«A nessuna industria televisiva sembra che interessi dei tifosi, ma senza l’urlo e il movimento del pubblico il calcio sarebbe uno zero. Il calcio è una storia di passione. Sarà sempre così. Senza la passione, il calcio è morto: solo 22 uomini che corrono su un prato e danno calci a una palla. È la tifoseria che fa diventare il calcio una cosa importante». John King, nel suo Fedeli alla tribù, pietra miliare della letteratura da stadio, non era stato ambiguo. La sua frase, qualche anno fa, è finita su un libro grande quanto una curva, nella coreografia preparata dagli ultras interisti per Inter-Napoli del 26 aprile 2014.

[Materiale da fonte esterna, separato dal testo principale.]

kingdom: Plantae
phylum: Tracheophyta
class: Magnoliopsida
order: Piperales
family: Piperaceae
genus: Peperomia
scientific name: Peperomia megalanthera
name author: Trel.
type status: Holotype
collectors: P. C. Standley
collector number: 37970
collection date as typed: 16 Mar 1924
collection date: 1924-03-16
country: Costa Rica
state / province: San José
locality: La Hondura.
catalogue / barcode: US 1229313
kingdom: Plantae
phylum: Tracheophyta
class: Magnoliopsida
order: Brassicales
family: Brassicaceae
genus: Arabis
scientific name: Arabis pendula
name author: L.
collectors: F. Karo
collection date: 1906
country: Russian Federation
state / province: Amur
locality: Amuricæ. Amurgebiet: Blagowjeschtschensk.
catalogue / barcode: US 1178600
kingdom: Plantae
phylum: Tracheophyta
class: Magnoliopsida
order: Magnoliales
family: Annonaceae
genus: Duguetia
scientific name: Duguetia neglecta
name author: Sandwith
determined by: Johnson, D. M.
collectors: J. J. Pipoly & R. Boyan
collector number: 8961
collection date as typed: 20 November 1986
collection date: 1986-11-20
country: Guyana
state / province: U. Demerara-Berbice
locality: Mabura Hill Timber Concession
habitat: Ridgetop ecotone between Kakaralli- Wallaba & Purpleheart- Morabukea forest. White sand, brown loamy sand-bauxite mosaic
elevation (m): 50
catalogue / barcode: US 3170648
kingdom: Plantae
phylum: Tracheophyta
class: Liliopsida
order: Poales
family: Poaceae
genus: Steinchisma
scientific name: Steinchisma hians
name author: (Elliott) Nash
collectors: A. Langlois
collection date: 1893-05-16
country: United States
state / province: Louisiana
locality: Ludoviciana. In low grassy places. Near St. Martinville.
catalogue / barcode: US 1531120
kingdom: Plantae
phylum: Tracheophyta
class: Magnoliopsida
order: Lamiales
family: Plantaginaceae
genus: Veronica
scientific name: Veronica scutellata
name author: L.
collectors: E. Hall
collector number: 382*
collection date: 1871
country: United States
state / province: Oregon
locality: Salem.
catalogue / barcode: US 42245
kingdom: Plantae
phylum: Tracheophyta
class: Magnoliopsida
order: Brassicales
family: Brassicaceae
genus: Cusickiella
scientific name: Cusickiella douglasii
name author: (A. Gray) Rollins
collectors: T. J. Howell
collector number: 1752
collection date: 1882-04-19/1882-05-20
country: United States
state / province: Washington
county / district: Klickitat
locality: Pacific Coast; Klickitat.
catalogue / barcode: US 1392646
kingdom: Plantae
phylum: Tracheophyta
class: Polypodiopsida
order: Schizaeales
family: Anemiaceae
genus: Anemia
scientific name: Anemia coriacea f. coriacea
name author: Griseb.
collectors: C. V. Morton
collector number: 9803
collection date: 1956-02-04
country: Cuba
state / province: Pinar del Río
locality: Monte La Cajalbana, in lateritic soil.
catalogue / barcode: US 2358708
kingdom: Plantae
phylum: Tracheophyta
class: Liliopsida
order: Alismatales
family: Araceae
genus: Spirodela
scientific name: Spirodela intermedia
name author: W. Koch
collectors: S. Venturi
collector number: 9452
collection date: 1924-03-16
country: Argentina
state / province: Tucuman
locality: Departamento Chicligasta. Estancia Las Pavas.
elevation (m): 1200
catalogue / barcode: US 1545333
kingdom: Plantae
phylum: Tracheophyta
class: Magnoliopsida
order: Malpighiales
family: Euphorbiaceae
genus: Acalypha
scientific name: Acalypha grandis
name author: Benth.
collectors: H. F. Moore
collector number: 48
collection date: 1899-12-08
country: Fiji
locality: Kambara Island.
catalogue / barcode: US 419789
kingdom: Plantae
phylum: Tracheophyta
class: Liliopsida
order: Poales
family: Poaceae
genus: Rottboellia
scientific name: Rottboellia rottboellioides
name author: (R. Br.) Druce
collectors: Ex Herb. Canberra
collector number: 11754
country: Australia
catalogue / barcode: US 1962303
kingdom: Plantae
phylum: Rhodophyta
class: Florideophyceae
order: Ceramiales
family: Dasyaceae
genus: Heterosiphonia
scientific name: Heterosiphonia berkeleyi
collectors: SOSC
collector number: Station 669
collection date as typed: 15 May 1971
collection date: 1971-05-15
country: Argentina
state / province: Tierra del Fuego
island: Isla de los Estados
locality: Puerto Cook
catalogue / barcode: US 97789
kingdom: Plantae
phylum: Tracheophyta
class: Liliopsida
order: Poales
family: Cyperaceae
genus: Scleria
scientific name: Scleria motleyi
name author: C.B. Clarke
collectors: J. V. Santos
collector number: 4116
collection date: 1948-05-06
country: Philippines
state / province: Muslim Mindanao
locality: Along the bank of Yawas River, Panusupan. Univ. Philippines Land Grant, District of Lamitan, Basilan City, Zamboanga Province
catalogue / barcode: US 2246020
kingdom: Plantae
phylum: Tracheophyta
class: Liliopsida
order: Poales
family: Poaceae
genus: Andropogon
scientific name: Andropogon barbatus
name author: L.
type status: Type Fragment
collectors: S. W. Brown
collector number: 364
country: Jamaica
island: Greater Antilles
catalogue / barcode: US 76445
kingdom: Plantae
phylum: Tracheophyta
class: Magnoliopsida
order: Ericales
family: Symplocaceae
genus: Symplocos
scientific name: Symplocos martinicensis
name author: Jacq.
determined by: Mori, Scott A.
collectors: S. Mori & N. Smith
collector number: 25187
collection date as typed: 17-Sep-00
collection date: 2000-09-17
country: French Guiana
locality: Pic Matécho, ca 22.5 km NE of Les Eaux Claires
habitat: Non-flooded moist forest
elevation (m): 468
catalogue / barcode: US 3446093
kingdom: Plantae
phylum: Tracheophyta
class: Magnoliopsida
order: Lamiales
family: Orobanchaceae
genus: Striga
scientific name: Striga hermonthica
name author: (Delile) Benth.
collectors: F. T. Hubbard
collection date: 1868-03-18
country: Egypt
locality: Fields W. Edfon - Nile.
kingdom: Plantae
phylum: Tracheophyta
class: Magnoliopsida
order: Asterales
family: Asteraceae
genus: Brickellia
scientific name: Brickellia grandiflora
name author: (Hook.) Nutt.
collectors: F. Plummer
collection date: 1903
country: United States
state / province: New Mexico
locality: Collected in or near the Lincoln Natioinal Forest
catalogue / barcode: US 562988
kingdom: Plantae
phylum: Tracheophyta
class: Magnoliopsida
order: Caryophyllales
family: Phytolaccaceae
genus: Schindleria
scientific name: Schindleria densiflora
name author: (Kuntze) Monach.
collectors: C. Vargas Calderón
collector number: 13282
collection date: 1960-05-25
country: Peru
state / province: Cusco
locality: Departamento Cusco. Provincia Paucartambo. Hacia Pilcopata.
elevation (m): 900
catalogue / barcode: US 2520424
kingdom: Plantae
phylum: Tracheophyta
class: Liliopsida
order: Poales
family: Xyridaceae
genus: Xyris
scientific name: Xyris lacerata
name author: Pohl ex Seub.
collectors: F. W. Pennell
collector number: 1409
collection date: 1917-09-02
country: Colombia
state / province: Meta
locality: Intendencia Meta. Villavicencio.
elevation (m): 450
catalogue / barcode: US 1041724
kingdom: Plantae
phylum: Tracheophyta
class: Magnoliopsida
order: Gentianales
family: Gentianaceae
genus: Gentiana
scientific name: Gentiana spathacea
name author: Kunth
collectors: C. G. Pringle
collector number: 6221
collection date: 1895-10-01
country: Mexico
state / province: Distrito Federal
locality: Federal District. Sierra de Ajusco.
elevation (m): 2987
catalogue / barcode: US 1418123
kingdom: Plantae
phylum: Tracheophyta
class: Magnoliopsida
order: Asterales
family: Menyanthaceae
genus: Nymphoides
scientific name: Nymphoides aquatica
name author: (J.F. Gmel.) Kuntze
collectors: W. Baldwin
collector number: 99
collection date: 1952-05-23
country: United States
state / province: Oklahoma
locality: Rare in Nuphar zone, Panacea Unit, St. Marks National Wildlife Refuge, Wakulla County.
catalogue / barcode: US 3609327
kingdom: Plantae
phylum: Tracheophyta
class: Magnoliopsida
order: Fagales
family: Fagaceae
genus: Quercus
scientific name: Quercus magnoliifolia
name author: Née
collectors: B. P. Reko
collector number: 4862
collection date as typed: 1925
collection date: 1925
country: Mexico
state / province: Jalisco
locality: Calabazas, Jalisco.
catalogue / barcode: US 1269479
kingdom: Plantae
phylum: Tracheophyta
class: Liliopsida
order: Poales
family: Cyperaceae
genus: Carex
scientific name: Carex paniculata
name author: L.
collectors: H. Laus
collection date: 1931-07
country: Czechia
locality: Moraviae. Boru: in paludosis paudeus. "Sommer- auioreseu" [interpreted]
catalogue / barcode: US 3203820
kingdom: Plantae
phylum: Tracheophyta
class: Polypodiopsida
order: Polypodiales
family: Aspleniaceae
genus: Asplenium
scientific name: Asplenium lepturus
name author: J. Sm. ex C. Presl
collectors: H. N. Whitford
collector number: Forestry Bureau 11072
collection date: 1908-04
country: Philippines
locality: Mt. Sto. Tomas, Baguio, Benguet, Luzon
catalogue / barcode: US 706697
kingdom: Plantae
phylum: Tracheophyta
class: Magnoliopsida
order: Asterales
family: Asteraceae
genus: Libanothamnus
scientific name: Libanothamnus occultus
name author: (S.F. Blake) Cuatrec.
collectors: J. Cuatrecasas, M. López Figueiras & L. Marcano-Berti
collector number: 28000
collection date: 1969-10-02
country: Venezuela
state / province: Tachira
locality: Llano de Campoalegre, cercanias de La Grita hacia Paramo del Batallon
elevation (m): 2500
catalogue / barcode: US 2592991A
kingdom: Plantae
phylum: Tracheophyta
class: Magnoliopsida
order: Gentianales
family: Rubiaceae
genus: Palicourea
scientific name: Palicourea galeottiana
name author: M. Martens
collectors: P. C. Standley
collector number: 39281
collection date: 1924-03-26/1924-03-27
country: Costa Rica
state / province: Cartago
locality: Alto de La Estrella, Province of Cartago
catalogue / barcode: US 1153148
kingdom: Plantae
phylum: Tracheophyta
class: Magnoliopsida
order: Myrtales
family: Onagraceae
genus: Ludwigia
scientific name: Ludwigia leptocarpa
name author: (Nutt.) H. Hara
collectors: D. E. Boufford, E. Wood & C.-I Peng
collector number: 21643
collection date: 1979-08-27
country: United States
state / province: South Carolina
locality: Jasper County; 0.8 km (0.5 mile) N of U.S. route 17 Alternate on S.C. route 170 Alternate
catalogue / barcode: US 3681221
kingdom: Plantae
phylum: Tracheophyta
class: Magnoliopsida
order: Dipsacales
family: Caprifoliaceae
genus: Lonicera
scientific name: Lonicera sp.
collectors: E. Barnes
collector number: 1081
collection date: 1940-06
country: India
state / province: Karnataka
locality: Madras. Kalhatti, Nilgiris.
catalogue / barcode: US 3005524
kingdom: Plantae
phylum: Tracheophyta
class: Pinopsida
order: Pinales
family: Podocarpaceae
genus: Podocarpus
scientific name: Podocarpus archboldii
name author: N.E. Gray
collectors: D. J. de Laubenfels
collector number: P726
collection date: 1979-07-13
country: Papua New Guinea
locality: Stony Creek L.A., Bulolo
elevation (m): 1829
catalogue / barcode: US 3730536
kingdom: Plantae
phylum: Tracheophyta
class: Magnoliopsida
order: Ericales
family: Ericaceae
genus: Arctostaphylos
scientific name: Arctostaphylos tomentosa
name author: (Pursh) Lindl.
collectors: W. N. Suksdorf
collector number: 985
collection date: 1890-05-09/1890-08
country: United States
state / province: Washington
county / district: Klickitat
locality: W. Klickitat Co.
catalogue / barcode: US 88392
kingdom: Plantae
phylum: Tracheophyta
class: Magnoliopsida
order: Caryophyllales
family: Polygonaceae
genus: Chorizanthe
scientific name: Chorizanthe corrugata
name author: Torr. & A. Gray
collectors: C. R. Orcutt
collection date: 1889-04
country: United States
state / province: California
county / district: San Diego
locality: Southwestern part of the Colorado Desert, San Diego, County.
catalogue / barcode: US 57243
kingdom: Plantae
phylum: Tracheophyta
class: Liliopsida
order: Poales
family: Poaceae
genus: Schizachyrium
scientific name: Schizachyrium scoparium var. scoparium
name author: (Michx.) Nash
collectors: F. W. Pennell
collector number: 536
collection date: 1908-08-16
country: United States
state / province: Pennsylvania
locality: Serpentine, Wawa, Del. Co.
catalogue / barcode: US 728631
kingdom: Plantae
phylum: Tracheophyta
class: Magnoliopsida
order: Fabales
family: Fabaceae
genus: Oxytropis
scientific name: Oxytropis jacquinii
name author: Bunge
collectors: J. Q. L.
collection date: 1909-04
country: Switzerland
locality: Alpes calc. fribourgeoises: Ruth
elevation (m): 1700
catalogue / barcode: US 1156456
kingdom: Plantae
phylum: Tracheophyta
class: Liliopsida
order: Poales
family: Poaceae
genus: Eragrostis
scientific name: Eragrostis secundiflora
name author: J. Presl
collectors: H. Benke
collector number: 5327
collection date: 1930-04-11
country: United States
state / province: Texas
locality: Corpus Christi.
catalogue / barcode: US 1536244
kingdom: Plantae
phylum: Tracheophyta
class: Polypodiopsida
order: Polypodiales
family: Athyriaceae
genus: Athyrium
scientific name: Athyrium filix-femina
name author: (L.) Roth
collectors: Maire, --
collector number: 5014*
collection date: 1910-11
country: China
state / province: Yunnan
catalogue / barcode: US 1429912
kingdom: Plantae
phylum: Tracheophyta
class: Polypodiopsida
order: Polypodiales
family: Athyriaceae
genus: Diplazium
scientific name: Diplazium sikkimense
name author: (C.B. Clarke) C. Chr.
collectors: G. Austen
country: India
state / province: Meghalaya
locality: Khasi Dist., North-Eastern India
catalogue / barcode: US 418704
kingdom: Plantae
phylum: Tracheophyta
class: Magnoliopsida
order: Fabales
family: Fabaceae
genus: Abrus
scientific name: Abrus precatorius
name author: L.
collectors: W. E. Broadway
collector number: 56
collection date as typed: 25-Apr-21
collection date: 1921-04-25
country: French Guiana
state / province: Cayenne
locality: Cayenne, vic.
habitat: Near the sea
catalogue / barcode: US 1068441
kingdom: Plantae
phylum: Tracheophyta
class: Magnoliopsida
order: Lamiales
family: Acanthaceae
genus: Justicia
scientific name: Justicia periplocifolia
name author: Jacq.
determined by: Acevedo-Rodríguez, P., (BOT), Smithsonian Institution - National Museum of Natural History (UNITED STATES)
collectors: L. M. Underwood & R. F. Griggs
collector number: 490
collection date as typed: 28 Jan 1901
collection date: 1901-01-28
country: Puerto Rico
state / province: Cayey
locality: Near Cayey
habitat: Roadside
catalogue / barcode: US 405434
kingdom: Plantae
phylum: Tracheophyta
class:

Non c’è bisogno di andare in curva, tuttavia, per capire che il calcio senza pubblico non è calcio. Piuttosto che l’abusato cliché pasoliniano sull’«ultima rappresentazione sacra dei nostri tempi», di tanto in tanto, quando si parla di pallone a certi livelli, esce fuori la teoria della guerra ritualizzata. L’impossibilità della guerra non ha portato alla pace, ma tutto ha reso guerra. In tempi di covid-19, “ci sentiamo in guerra”.
La guerra tradizionale ha avuto i suoi surrogati, tra questi il calcio è il più importante. Ci era arrivato Desmond Morris, ne La Tribù del calcio:
«Uno dei modi per rispondere ai bisogni esistenziali coperti dalla guerra consiste nel fornire e nel favorire dei sostituti simbolici e innocui».
Aveva rilanciato Massimo Fini, in Elogio della guerra:
«Lo Stato di oggi non può permettersi di legittimare la violenza. Ci si deve fermare al livello simbolico. Gli sport a squadre, a cominciare dal calcio, sono sicuramente una metafora della guerra».
Con buona pace del barone De Coubertin e di tutta una prosopopea filantropico-umanistica. Chi si è spinto oltre, rintracciando la matrice culturale del calcio nella christianitas medievale, è lo scrittore cattolico Vittorio Messori.
«La società cristiana medievale – scrive Messori in Pensare la storia, 1992 – nel suo realismo il quale, sull’esempio di Gesù stesso, “non ignora che cosa c’è nel cuore dell’uomo”, favorì ogni tipo di “rappresentazione metaforica della guerra”, sapendo che più si giocava alla battaglia, meno si era tentati di farla sul serio. Le giostre, i tornei, le disfide che riempiono il Medioevo hanno, appunto, questa funzione. In ogni città, poi, i magistrati favorirono un qualche gioco che, mettendo l’uno contro l’altro gli abitanti, sfogasse le pulsioni intestine. I giochi del palio (che sopravvivono a Siena, ad Asti e in qualche altro luogo, ma che furono diffusi, in infinite forme, in tutta la christianitas medievale) sono, esplicitamente, una rappresentazione periodica e istituzionalizzata della guerra civile tra rioni, quartieri, borgate, per evitare che si scatenasse davvero. Per noi i derbies calcistici hanno la stessa funzione».
Uno schiaffo al razionalismo che affonda nelle radici della storia italiana, locale, comunale, municipale.
Il campanilismo nel calcio, dunque, come un surrogato della guerra. È l’essenza stessa del calcio. Chi ha in mente un calcio senza pubblico, rischia di privare «l’oppio dei popoli» della sua stessa anima. Un surrogato di calcio che diventa mero prodotto televisivo. Insomma, signori che intendete concludere il campionato a tutti i costi, anche se a porte chiuse: quando sostenete che quelle ultime dodici partite di campionato che restano da giocare sono vitali per il calcio, esattamente… che calcio dite?